None of these are MCP-specific inventions. They are the standard concerns of any API gateway and any API-monetization layer — the same list Zuplo and Moesif built entire companies around for ordinary APIs. [4] You didn't set out to build a gateway. You set out to expose three tools. But the requirements are identical, so you back into the same architecture, one "reasonable" ticket at a time.

Nobody decides to build an API gateway. You decide to add auth, then keys, then limits, then billing — and one morning you notice you've been operating a gateway for six weeks with a team of one.

The costs that don't show up in the estimate

The estimate you gave was for the demo. The costs that blow it up are the ones that don't have a ticket: the on-call rotation for a new production service, the security review when the auth surface expands, the migration when the spec revises, the support load when a customer's agent behaves in a way you didn't anticipate. These are ongoing, not one-time. A hand-rolled server isn't a project you finish; it's a service you now run, forever, with all the operational weight that implies.

Why this is worth naming out loud

Being solution-aware doesn't mean "buy something." It means seeing the true shape of the thing you're considering building. If you have a platform team that already runs gateways, monetization and observability, wrapping MCP onto that stack is a sensible extension of muscle you already have. If you don't — if this would be net-new infrastructure owned by whoever drew the short straw — then "let's just hand-roll it" is a decision to start a second product nobody scoped.
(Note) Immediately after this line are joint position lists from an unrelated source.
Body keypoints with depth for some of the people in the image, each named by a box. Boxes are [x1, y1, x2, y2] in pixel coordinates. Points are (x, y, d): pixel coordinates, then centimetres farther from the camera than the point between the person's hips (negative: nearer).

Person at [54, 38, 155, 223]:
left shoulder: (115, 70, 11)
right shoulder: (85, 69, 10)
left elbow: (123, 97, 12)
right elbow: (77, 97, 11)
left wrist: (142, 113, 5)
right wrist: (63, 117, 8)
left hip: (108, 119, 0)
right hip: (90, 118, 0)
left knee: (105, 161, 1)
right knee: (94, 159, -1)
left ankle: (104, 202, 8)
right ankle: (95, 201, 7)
That's the honest fork. The demo proved the capability is close. The backlog proves the operation is not. In the next post we'll put the real options side by side — codegen, gateway, and managed MCP — and be candid about which team size each one actually fits, so the choice is made with eyes open instead of one ticket at a time.

REFERENCES

  1. FastMCP — The fast, Pythonic way to build MCP servers.
  2. Model Context Protocol — Authorization specification (2025-06-18).
  3. Moesif — API analytics & monetization blog.
  4. Zuplo — API gateway & management blog.